» GOAL OF THE EXERCISE: Copy out the rows below word for word, keeping every line unchanged.

Records in a dataset:
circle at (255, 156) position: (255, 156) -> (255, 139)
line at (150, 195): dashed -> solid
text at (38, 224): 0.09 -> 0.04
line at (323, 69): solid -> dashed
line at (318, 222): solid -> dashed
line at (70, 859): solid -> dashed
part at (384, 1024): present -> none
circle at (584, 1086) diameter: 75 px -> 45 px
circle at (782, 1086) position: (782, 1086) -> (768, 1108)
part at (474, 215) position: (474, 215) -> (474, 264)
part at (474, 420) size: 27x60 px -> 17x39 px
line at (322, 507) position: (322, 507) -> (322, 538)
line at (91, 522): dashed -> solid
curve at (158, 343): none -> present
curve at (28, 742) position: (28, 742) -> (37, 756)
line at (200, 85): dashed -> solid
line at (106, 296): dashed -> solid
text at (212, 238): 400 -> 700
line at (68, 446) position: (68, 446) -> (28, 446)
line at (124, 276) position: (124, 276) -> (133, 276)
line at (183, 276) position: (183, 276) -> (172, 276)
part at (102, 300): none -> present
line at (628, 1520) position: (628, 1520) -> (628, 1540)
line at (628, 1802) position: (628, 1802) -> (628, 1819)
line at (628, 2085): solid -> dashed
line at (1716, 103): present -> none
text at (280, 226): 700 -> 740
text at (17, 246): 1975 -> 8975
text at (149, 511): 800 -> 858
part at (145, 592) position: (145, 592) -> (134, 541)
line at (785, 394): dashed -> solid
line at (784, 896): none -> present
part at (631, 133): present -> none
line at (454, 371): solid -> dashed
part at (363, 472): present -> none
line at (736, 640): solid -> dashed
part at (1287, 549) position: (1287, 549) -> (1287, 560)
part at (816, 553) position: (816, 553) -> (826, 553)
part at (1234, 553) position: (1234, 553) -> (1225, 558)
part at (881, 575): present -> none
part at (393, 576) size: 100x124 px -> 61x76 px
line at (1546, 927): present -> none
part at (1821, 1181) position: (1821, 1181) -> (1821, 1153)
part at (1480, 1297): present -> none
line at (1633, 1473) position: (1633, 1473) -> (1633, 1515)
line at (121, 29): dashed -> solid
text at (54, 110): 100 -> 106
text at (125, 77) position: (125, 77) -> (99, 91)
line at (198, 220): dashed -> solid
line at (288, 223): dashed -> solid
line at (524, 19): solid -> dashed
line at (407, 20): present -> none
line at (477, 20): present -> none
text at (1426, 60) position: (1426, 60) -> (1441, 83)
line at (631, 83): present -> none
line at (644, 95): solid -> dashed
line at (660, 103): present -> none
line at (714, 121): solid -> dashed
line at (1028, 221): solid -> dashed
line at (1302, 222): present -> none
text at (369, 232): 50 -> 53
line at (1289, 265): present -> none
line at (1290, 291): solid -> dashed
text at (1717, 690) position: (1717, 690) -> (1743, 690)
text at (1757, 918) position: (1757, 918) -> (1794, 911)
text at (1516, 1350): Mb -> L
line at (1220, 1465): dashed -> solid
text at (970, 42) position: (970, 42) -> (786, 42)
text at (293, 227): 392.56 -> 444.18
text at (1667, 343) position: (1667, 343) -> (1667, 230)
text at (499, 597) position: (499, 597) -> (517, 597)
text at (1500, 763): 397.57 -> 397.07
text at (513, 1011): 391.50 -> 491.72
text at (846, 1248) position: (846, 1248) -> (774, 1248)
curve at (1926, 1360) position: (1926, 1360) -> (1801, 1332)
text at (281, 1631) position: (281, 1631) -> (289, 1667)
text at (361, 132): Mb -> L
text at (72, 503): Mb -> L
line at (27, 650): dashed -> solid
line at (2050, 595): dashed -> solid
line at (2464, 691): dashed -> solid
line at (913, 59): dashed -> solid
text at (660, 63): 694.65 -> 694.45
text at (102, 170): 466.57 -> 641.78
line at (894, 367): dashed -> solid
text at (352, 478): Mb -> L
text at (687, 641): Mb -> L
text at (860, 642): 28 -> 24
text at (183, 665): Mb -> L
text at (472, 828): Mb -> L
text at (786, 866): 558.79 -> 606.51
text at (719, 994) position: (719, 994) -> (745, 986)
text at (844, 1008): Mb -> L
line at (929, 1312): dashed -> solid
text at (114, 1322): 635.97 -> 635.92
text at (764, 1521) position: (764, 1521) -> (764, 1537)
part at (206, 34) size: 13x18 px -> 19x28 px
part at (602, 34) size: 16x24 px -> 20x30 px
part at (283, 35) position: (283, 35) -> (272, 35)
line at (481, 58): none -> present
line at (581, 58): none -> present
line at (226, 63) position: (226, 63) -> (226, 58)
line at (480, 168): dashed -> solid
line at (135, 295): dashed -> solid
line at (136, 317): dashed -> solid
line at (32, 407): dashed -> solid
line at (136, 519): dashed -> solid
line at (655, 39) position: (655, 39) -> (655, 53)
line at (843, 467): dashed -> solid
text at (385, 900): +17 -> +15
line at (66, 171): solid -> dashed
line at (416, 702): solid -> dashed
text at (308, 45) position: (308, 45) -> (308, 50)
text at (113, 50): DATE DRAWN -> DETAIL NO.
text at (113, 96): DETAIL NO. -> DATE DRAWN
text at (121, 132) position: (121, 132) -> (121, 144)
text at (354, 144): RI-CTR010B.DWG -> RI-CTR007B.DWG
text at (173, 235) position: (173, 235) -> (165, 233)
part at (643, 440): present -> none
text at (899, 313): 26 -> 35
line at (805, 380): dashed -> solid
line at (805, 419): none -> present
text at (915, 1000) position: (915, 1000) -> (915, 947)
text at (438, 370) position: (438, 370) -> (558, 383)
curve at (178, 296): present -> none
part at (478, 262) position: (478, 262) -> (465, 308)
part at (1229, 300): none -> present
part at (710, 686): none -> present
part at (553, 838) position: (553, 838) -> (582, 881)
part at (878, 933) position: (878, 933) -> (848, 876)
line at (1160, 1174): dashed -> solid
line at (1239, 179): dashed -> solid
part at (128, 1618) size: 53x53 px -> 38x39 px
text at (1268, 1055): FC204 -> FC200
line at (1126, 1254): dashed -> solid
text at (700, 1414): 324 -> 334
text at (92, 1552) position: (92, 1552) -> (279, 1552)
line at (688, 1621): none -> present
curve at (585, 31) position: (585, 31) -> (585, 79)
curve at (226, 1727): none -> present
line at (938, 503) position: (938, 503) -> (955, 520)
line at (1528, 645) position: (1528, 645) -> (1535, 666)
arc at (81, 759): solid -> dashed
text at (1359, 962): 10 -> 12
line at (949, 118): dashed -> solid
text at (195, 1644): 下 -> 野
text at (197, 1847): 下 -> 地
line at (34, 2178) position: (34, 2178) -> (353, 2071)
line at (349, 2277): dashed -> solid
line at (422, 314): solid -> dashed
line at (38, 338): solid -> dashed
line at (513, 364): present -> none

» FINAL RESULT:
circle at (255, 156) position: (255, 156) -> (255, 139)
line at (150, 195): dashed -> solid
text at (38, 224): 0.09 -> 0.04
line at (323, 69): solid -> dashed
line at (318, 222): solid -> dashed
line at (70, 859): solid -> dashed
part at (384, 1024): present -> none
circle at (584, 1086) diameter: 75 px -> 45 px
circle at (782, 1086) position: (782, 1086) -> (768, 1108)
part at (474, 215) position: (474, 215) -> (474, 264)
part at (474, 420) size: 27x60 px -> 17x39 px
line at (322, 507) position: (322, 507) -> (322, 538)
line at (91, 522): dashed -> solid
curve at (158, 343): none -> present
curve at (28, 742) position: (28, 742) -> (37, 756)
line at (200, 85): dashed -> solid
line at (106, 296): dashed -> solid
text at (212, 238): 400 -> 700
line at (68, 446) position: (68, 446) -> (28, 446)
line at (124, 276) position: (124, 276) -> (133, 276)
line at (183, 276) position: (183, 276) -> (172, 276)
part at (102, 300): none -> present
line at (628, 1520) position: (628, 1520) -> (628, 1540)
line at (628, 1802) position: (628, 1802) -> (628, 1819)
line at (628, 2085): solid -> dashed
line at (1716, 103): present -> none
text at (280, 226): 700 -> 740
text at (17, 246): 1975 -> 8975
text at (149, 511): 800 -> 858
part at (145, 592) position: (145, 592) -> (134, 541)
line at (785, 394): dashed -> solid
line at (784, 896): none -> present
part at (631, 133): present -> none
line at (454, 371): solid -> dashed
part at (363, 472): present -> none
line at (736, 640): solid -> dashed
part at (1287, 549) position: (1287, 549) -> (1287, 560)
part at (816, 553) position: (816, 553) -> (826, 553)
part at (1234, 553) position: (1234, 553) -> (1225, 558)
part at (881, 575): present -> none
part at (393, 576) size: 100x124 px -> 61x76 px
line at (1546, 927): present -> none
part at (1821, 1181) position: (1821, 1181) -> (1821, 1153)
part at (1480, 1297): present -> none
line at (1633, 1473) position: (1633, 1473) -> (1633, 1515)
line at (121, 29): dashed -> solid
text at (54, 110): 100 -> 106
text at (125, 77) position: (125, 77) -> (99, 91)
line at (198, 220): dashed -> solid
line at (288, 223): dashed -> solid
line at (524, 19): solid -> dashed
line at (407, 20): present -> none
line at (477, 20): present -> none
text at (1426, 60) position: (1426, 60) -> (1441, 83)
line at (631, 83): present -> none
line at (644, 95): solid -> dashed
line at (660, 103): present -> none
line at (714, 121): solid -> dashed
line at (1028, 221): solid -> dashed
line at (1302, 222): present -> none
text at (369, 232): 50 -> 53
line at (1289, 265): present -> none
line at (1290, 291): solid -> dashed
text at (1717, 690) position: (1717, 690) -> (1743, 690)
text at (1757, 918) position: (1757, 918) -> (1794, 911)
text at (1516, 1350): Mb -> L
line at (1220, 1465): dashed -> solid
text at (970, 42) position: (970, 42) -> (786, 42)
text at (293, 227): 392.56 -> 444.18
text at (1667, 343) position: (1667, 343) -> (1667, 230)
text at (499, 597) position: (499, 597) -> (517, 597)
text at (1500, 763): 397.57 -> 397.07
text at (513, 1011): 391.50 -> 491.72
text at (846, 1248) position: (846, 1248) -> (774, 1248)
curve at (1926, 1360) position: (1926, 1360) -> (1801, 1332)
text at (281, 1631) position: (281, 1631) -> (289, 1667)
text at (361, 132): Mb -> L
text at (72, 503): Mb -> L
line at (27, 650): dashed -> solid
line at (2050, 595): dashed -> solid
line at (2464, 691): dashed -> solid
line at (913, 59): dashed -> solid
text at (660, 63): 694.65 -> 694.45
text at (102, 170): 466.57 -> 641.78
line at (894, 367): dashed -> solid
text at (352, 478): Mb -> L
text at (687, 641): Mb -> L
text at (860, 642): 28 -> 24
text at (183, 665): Mb -> L
text at (472, 828): Mb -> L
text at (786, 866): 558.79 -> 606.51
text at (719, 994) position: (719, 994) -> (745, 986)
text at (844, 1008): Mb -> L
line at (929, 1312): dashed -> solid
text at (114, 1322): 635.97 -> 635.92
text at (764, 1521) position: (764, 1521) -> (764, 1537)
part at (206, 34) size: 13x18 px -> 19x28 px
part at (602, 34) size: 16x24 px -> 20x30 px
part at (283, 35) position: (283, 35) -> (272, 35)
line at (481, 58): none -> present
line at (581, 58): none -> present
line at (226, 63) position: (226, 63) -> (226, 58)
line at (480, 168): dashed -> solid
line at (135, 295): dashed -> solid
line at (136, 317): dashed -> solid
line at (32, 407): dashed -> solid
line at (136, 519): dashed -> solid
line at (655, 39) position: (655, 39) -> (655, 53)
line at (843, 467): dashed -> solid
text at (385, 900): +17 -> +15
line at (66, 171): solid -> dashed
line at (416, 702): solid -> dashed
text at (308, 45) position: (308, 45) -> (308, 50)
text at (113, 50): DATE DRAWN -> DETAIL NO.
text at (113, 96): DETAIL NO. -> DATE DRAWN
text at (121, 132) position: (121, 132) -> (121, 144)
text at (354, 144): RI-CTR010B.DWG -> RI-CTR007B.DWG
text at (173, 235) position: (173, 235) -> (165, 233)
part at (643, 440): present -> none
text at (899, 313): 26 -> 35
line at (805, 380): dashed -> solid
line at (805, 419): none -> present
text at (915, 1000) position: (915, 1000) -> (915, 947)
text at (438, 370) position: (438, 370) -> (558, 383)
curve at (178, 296): present -> none
part at (478, 262) position: (478, 262) -> (465, 308)
part at (1229, 300): none -> present
part at (710, 686): none -> present
part at (553, 838) position: (553, 838) -> (582, 881)
part at (878, 933) position: (878, 933) -> (848, 876)
line at (1160, 1174): dashed -> solid
line at (1239, 179): dashed -> solid
part at (128, 1618) size: 53x53 px -> 38x39 px
text at (1268, 1055): FC204 -> FC200
line at (1126, 1254): dashed -> solid
text at (700, 1414): 324 -> 334
text at (92, 1552) position: (92, 1552) -> (279, 1552)
line at (688, 1621): none -> present
curve at (585, 31) position: (585, 31) -> (585, 79)
curve at (226, 1727): none -> present
line at (938, 503) position: (938, 503) -> (955, 520)
line at (1528, 645) position: (1528, 645) -> (1535, 666)
arc at (81, 759): solid -> dashed
text at (1359, 962): 10 -> 12
line at (949, 118): dashed -> solid
text at (195, 1644): 下 -> 野
text at (197, 1847): 下 -> 地
line at (34, 2178) position: (34, 2178) -> (353, 2071)
line at (349, 2277): dashed -> solid
line at (422, 314): solid -> dashed
line at (38, 338): solid -> dashed
line at (513, 364): present -> none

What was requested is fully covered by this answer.